A work on the top floor of the Eiffel Tower called “PA_1431, 2019,” by the artist who goes by the street name Invader, in Paris, Feb. 2, 2023. (Andrea Mantovani/The New York Times)

by Aurelien Breeden



PARIS.- Athletes who win medals at the 2024 Summer Olympics and Paralympics in Paris won’t win just gold, silver or bronze. Their medals will also include a piece of iron — wrought-iron, to be exact, from the Eiffel Tower.

Organizers of the Games said Thursday that each of the 5,084 medals created for the Paris events will be decorated on one side with a hexagon-shaped piece of iron recovered from the French capital’s iconic landmark.

“This exceptional object had to meet another very strong symbol of our country and our capital,” Tony Estanguet, president of the Paris 2024 organizing committee, said at an event to unveil the medals’ design in Saint-Denis, a northern suburb of Paris where several Olympic events will be held.

Estanguet said the iron used in the medals will be recycled fragments from the Eiffel Tower’s original 1889 construction that had been sitting unused in a warehouse after renovation work.

Stripped of their brown paint and polished, each fragment will weigh 18 grams, or just more than a half-ounce, and be fashioned into a hexagon — the shape of France.

The hexagons, stamped with “Paris 2024” and the logo of the Games, will be set into the medal with claws shaped like the Eiffel Tower’s rivets, using a technique similar to that employed to affix precious gemstones in jewelry. Ridges of radiating lines that are designed to reflect light, a nod to Paris’ nickname as the City of Light, surround the hexagons.

“We wanted this medal to be beautiful, we wanted it to be symbolic, and what is more symbolic than bringing back home a piece of France’s heritage,” Martin Fourcade, a five-time Olympic champion and president of the Paris 2024 Athletes’ Commission, said at the presentation.

“It makes me proud to be French,” said Béatrice Hess, a French former swimmer with 20 Paralympic titles. “It’s a jewel.”

The designs on the other side of the Olympic medals — which are made of recycled metal and must follow precise specifications imposed by the International Olympic Committee — will vary. They will include traditional symbols of the Games, including Nike, the Greek goddess of victory, as well as the Athens Acropolis — along with an engraving of the Eiffel Tower.

The medals for the Paralympic Games will be different, with a low-angle view from beneath the Eiffel Tower, and the words “Paris” and “2024” written in Braille — the written system for visually impaired people that is named after the Frenchman Louis Braille. Those medals will also have notches on the edges: one for gold, two for silver, and three for bronze.

◆ **Listed records**:
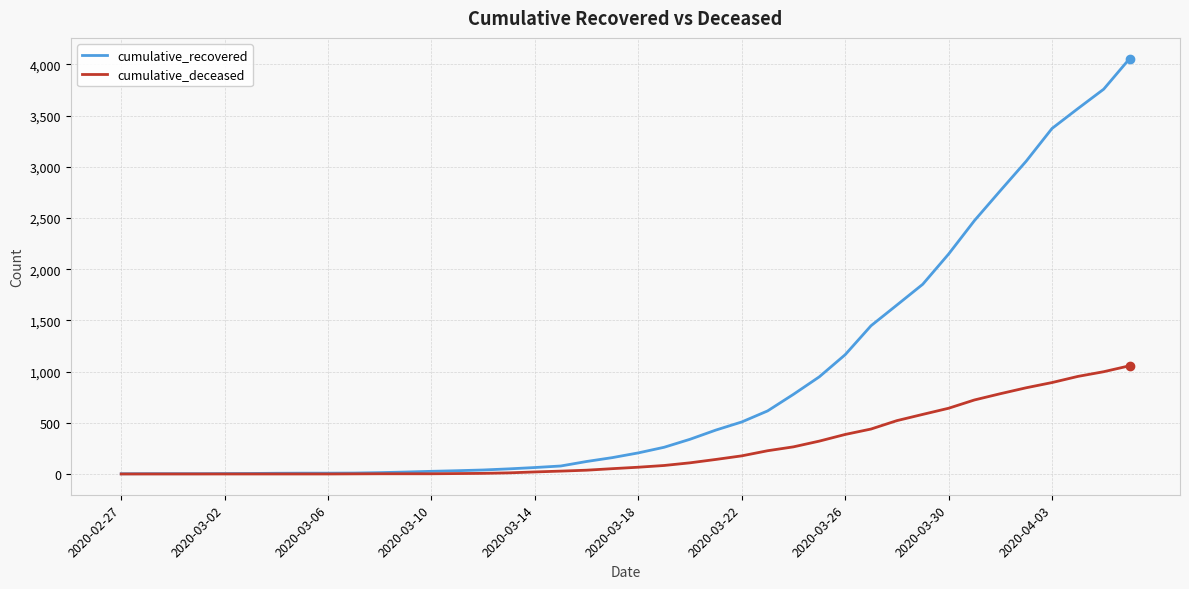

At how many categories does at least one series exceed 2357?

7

==

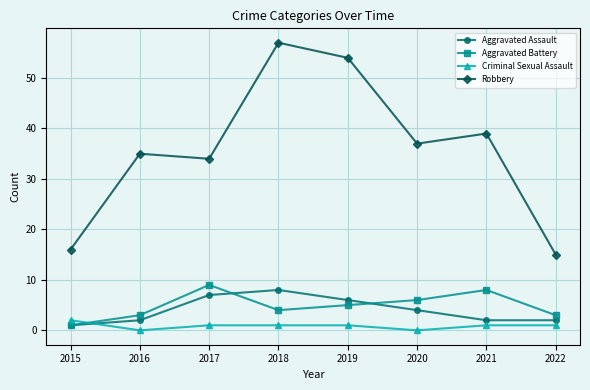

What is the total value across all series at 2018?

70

◆ **Task set**:
A - In the Olympic medals article, translate the sentence "Those medals will also have notches on the edges: one for gold, two for silver, and three for bronze." into Spanish.
B - Rewrite everything in the Olympic medals article from "Stripped of their" down to "surround the hexagons.", putting "prongs" in place of "claws".

◆ **Written responses**:
A - Esas medallas también tendrán muescas en los bordes: una para el oro, dos para la plata y tres para el bronce.

B -
Stripped of their brown paint and polished, each fragment will weigh 18 grams, or just more than a half-ounce, and be fashioned into a hexagon — the shape of France.

The hexagons, stamped with “Paris 2024” and the logo of the Games, will be set into the medal with prongs shaped like the Eiffel Tower’s rivets, using a technique similar to that employed to affix precious gemstones in jewelry. Ridges of radiating lines that are designed to reflect light, a nod to Paris’ nickname as the City of Light, surround the hexagons.